Required work:
(A) Answer these from the forum thread about rodents in the main bath:
(i) About how large should the hole be, according to Nealtw?
(ii) According to SeniorSitizen, why do gophers plug their tunnels?
(iii) When was the remodeled house built?
(B) Carry on the forum thread about rodents in the main bath from its last line.

Text provided:
# Rodents/Moles in Main Bath



## Nealtw (Jun 22, 2017)

They have been busy, the hole should only be about 8" square.


----------



## SeniorSitizen (Sep 10, 2012)

The only help I might provide is with #3.

If it's a gopher there will most likely be dirt mounds in the yard, possibly some in close proximity to the house. Those dirt piles are excess dirt made when tunneling. Do the trapping outdoors in their tunnel. They plug the tunnel to prevent snakes from entering so when it is opened to set the trap that exposes the tunnel to air and they sense that and come to re-plug the tunnel. If the trap was successful they are ready for gopher after life.


----------



## Nealtw (Jun 22, 2017)

tg.impson77 said:


> Our house was built in early 80's on concrete foundation. I started remodel in main bathroom. Tore out the old vanity to replace with new one only to discover that right side of old vanity provided plumbing access to tub/shower surround. I bought a smaller vanity and made a new wood panel to maintain access. Yesterday I opened the panel and found two huge piles of dirt on both sides of the tub surround. Pest Pro indicates it's probably a gopher that's dug through plumbing holes made for drainage, etc., to the tub.

Extracted records:

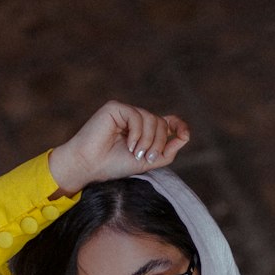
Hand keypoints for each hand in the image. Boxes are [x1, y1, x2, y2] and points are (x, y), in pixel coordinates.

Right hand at [48, 101, 190, 194]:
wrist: (90, 166)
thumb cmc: (113, 165)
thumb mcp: (147, 162)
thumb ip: (167, 151)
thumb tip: (185, 136)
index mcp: (142, 131)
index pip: (166, 121)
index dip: (178, 125)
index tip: (184, 134)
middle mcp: (135, 119)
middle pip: (161, 123)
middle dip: (158, 142)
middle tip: (145, 157)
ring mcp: (125, 112)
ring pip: (151, 119)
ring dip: (147, 140)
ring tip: (134, 153)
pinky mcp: (115, 108)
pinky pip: (137, 116)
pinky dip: (137, 133)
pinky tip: (128, 145)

Results:
(A)
(i) About 8" square.
(ii) To keep snakes from entering.
(iii) In the early 80's.

(B)
> 
> Six Questions:
> 
> ...


 Mostly I am just bumping this thread. 

Getting rid of the critters is one thing but now you have a lot of dirt missing from under the house, 

There is a hole in the concrete, usually about 8" sq. I would poke the dirt down in there and then start putting water down there, that will make the dirt settle down, if that works then you could add more dirt and try it again. Just tapping on a concrete or tile floor with a wood broom handle sometimes you can hear where the hollow spots are and map them. that would tell you whether it is something to worry about or not. 



We can see a small leak from the back of the tub spout, that is like the aid the critter needed to find this spot.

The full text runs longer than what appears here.